Kapatılan Meydan gazetesindeki yayınlanan son yazımın
başlığı, "Darbeye karşı çıkmak ilkesel bir duruştur" idi. Darbeye,
askeri vesayet düzenine karşı olmak, ülkemiz şartlarında demokrat olmanın
olmazsa olmaz şartlarından, gereklerinden biriydi ve halen de öyledir.
Mesele nedir peki?
Besbelli ki "tiyatro, kontrollü darbe" filan dememiş
olmam. Öyle mi?
"Tiyatro" imiş... Eğer öyle ise epey kanlı bir
"tiyatro"... Çok sayıda savaş uçağı, helikopter, silah, bomba, özel
eğitimli komando gibi unsurların da rol aldığı bir "tiyatro"... Neyse
ki halk bu tiyatroyu "izlemekle" yetinmedi, sahneye çıktı. Çıkmasa
mıydı?!
"Kontrollü" imiş... Eğer öyle ise kontrolden
çıksa, darbeciler "başarsa" ne olacaktı? İyi mi olacaktı?

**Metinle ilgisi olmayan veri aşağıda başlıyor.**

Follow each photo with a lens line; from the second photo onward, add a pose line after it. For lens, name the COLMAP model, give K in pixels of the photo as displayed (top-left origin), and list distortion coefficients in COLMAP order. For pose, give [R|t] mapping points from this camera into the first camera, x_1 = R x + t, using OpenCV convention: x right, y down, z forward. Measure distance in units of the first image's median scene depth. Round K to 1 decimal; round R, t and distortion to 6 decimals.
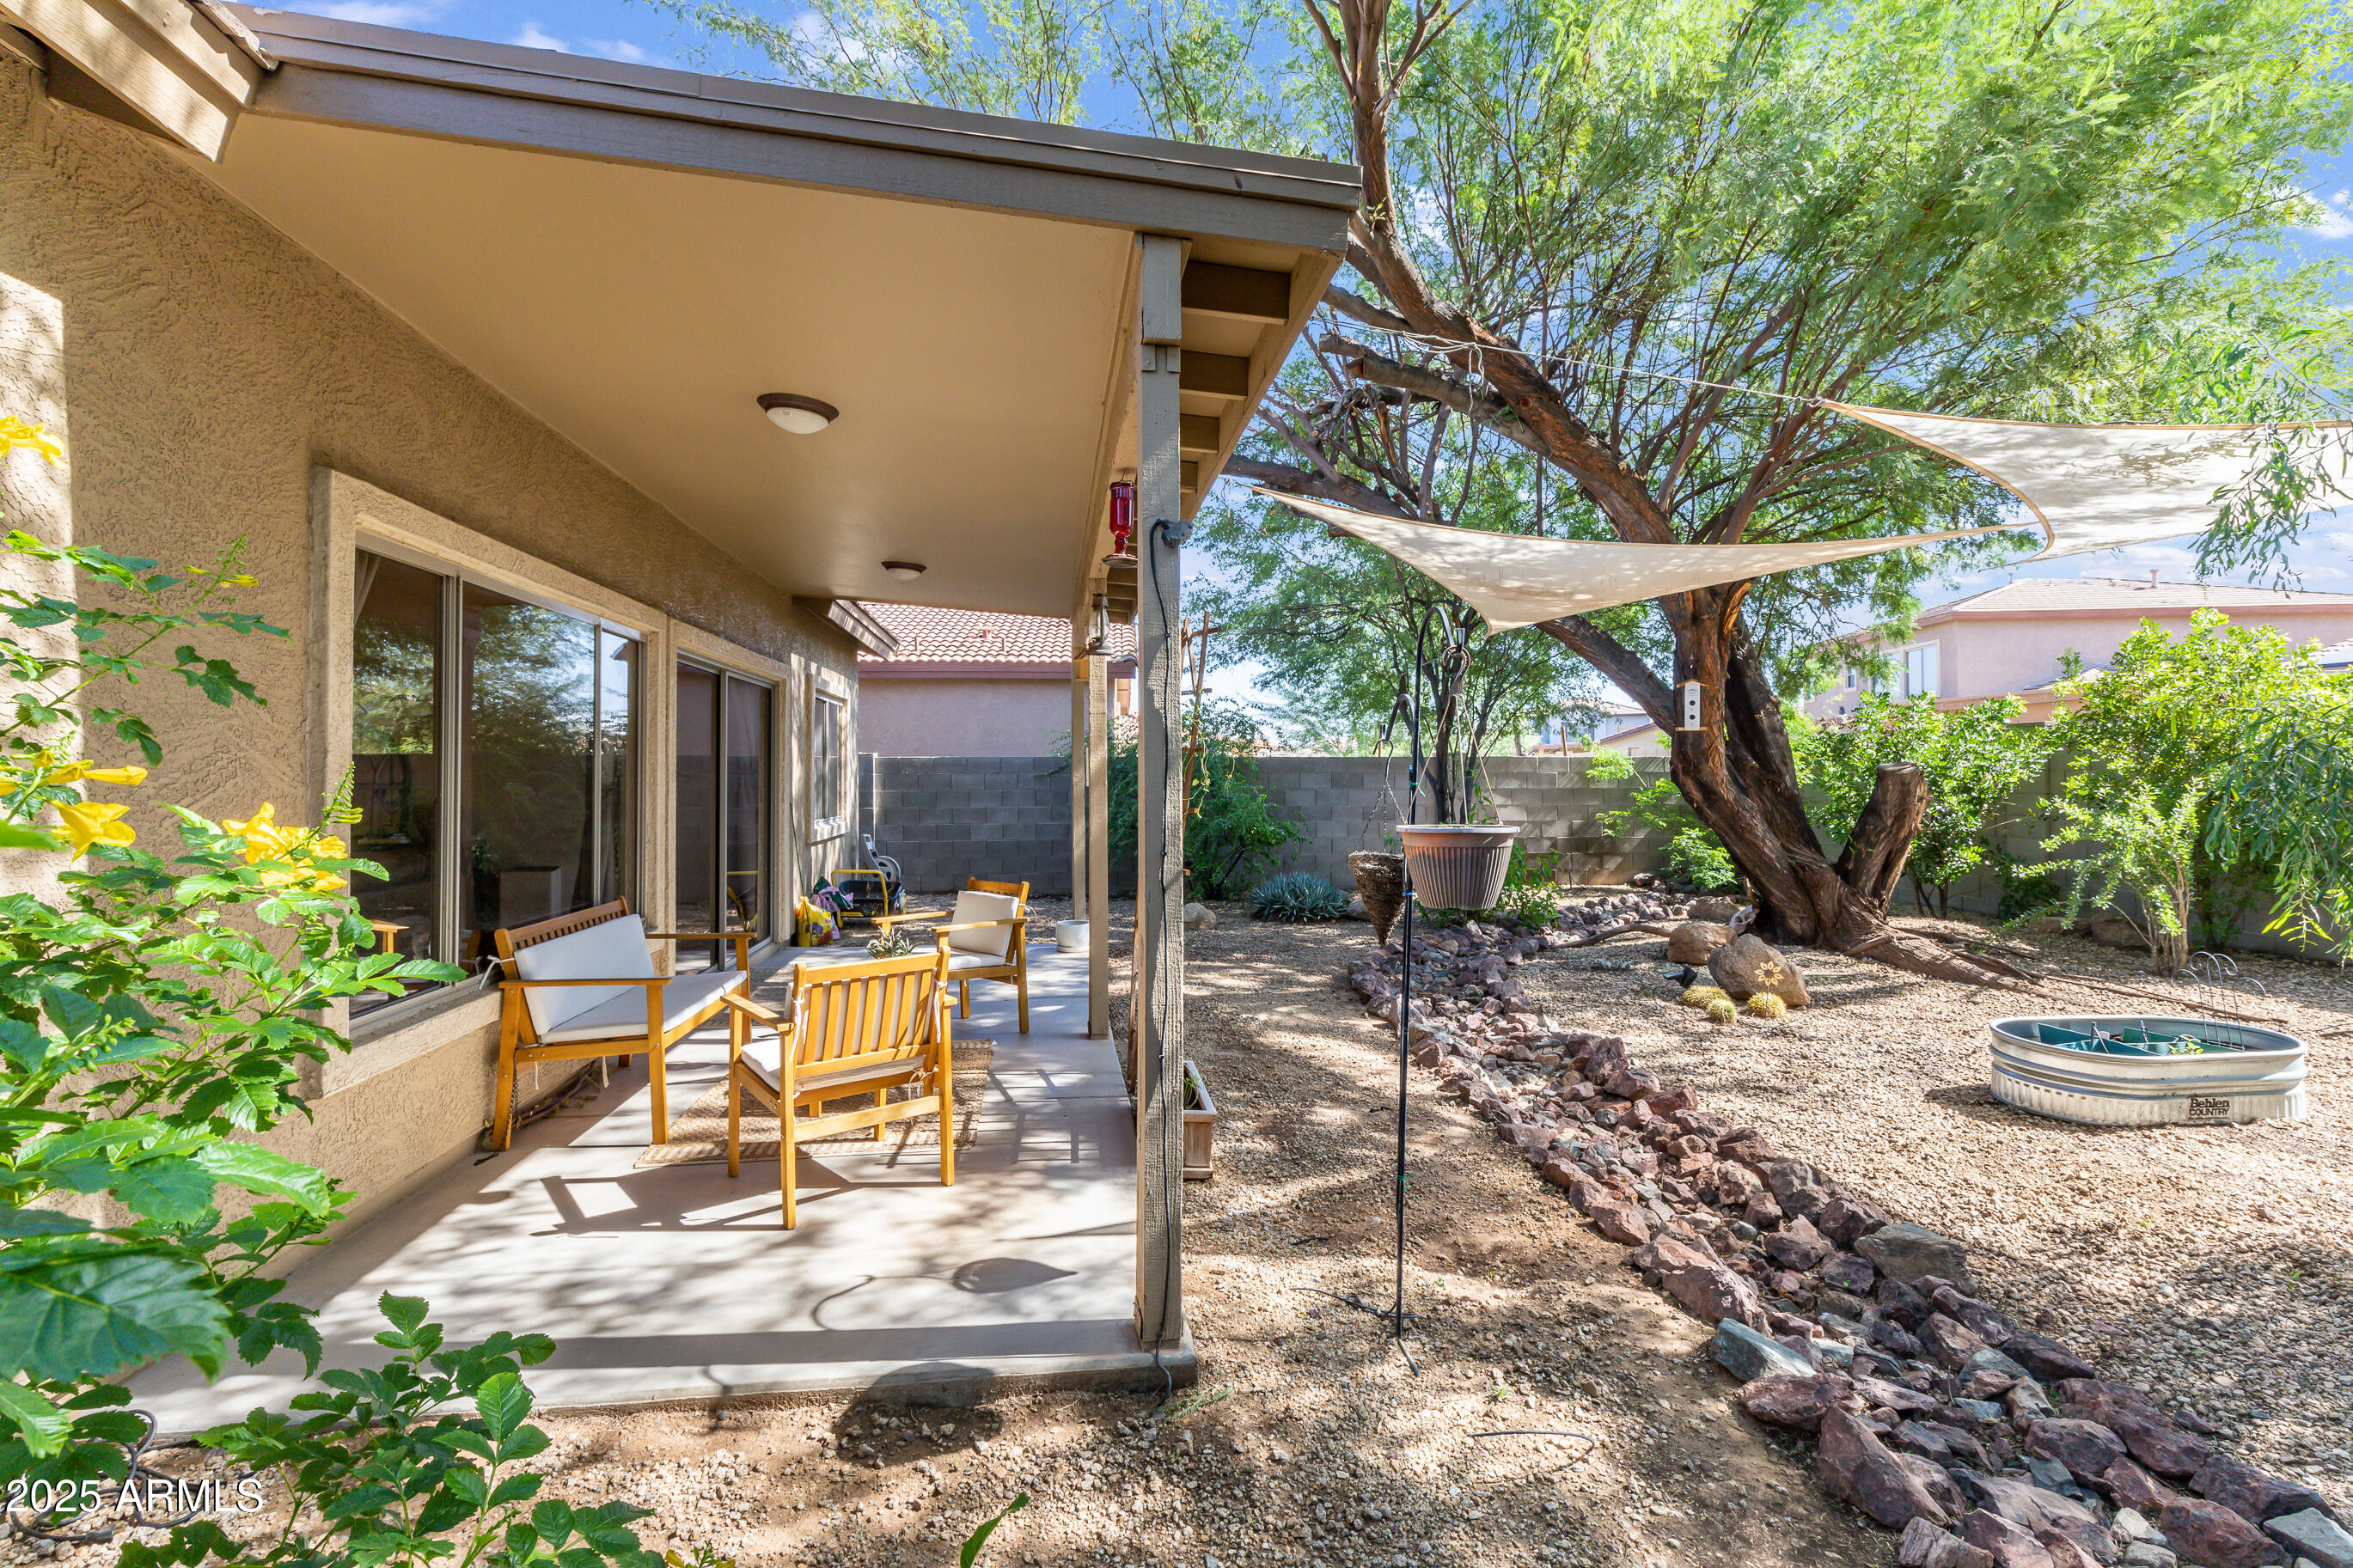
lens RADIAL K [[1071.3, 0, 1169.8], [0, 1071.3, 780.7], [0, 0, 1]] dist [-0.000010, 0.000404]
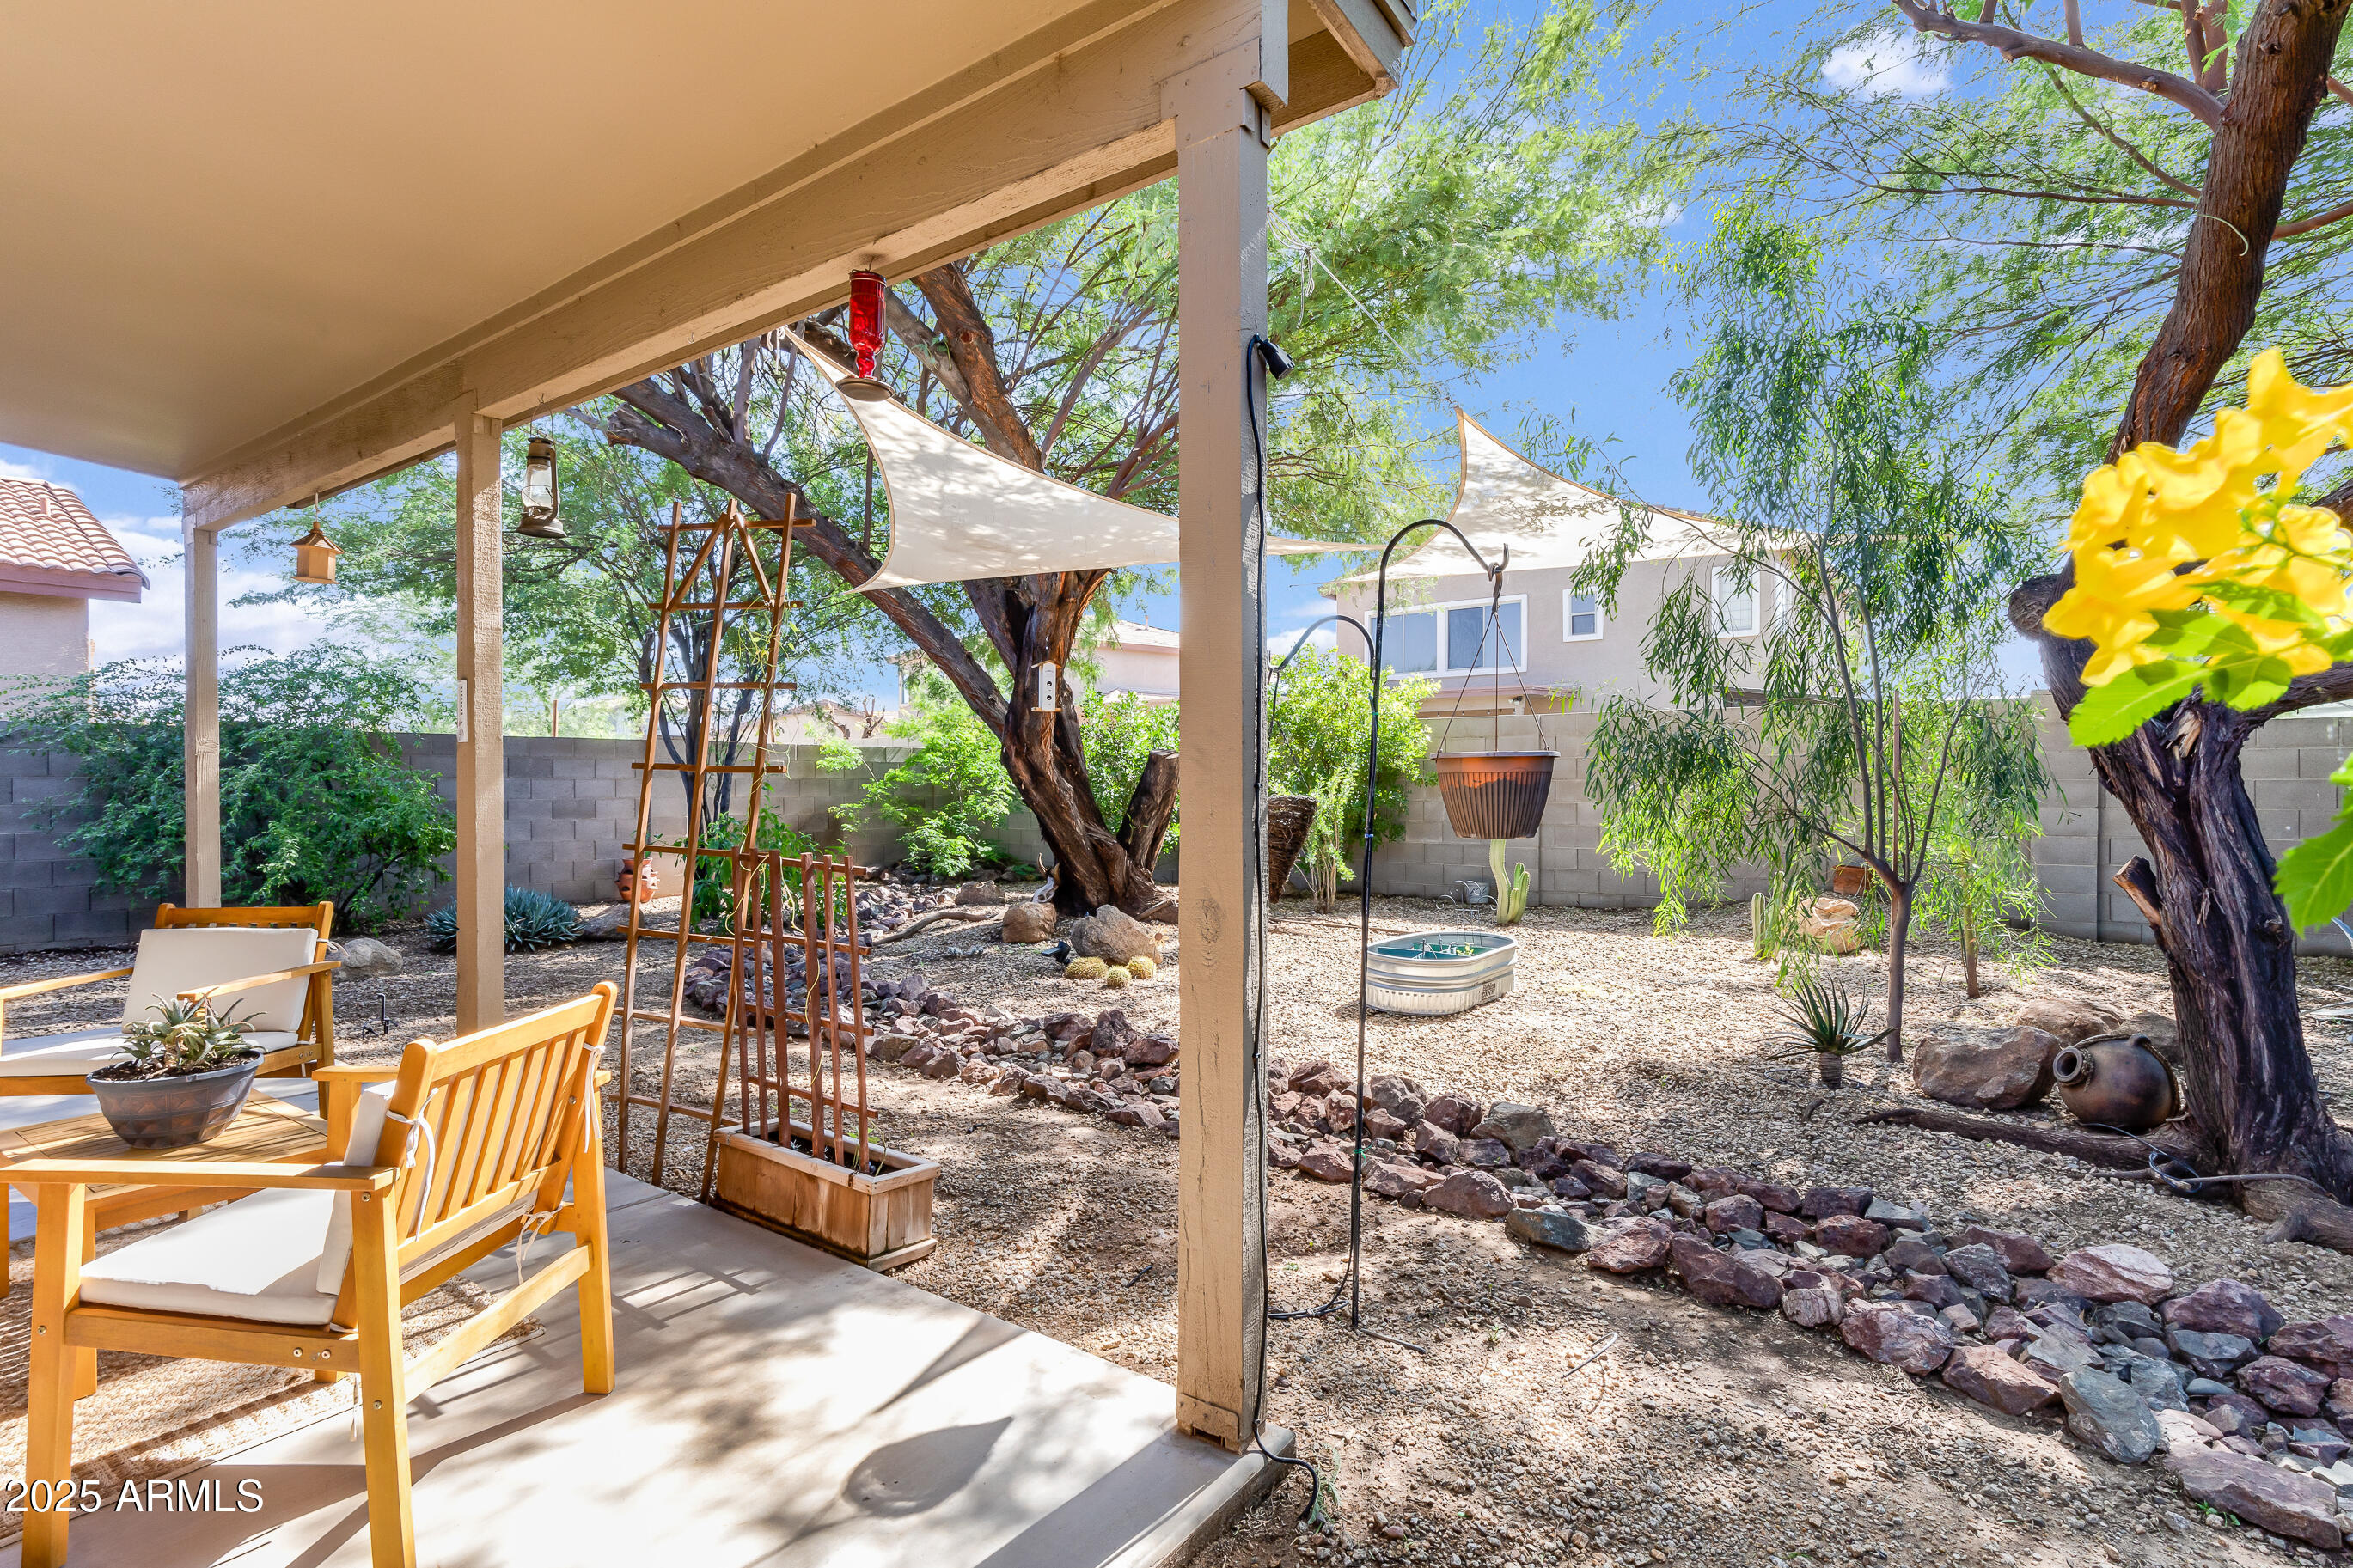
lens RADIAL K [[1129.5, 0, 1185.1], [0, 1129.5, 787.5], [0, 0, 1]] dist [-0.005239, -0.000577]
pose [[0.662155, 0.000706, 0.749367, -0.344032], [0.000428, 0.999999, -0.001320, 0.041278], [-0.749367, 0.001195, 0.662154, 0.292336]]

Darbeye, darbeciliğe karşı olmak; darbeye, darbeciliğe karşı
sivil, meşru, demokratik siyaseti savunmak demokrat olmanın da ötesinde
"yurttaş" olmanın olmazsa olmaz gereğidir, kırmızı çizgisidir...
Benim görüşüm ve duruşum bu. Gayet açık ve net olduğuna inanıyorum.
Anlayamayanların kendilerini gözden geçirmesinde fayda var.
Peki bu alçakça girişimin hala açıklığa kavuşturulması gereken
yönleri, cevaplanması gereken soru işaretleri yok mu? Tabii ki var. Ama
meselenin bu boyutunu doğru dürüst tartışmak için DE öncelikle darbeye,
darbeciliğe karşı tavır ve duruşumuzun net olması gerekir... Meselenin bu
boyutu da başka bir yazının konusu olsun.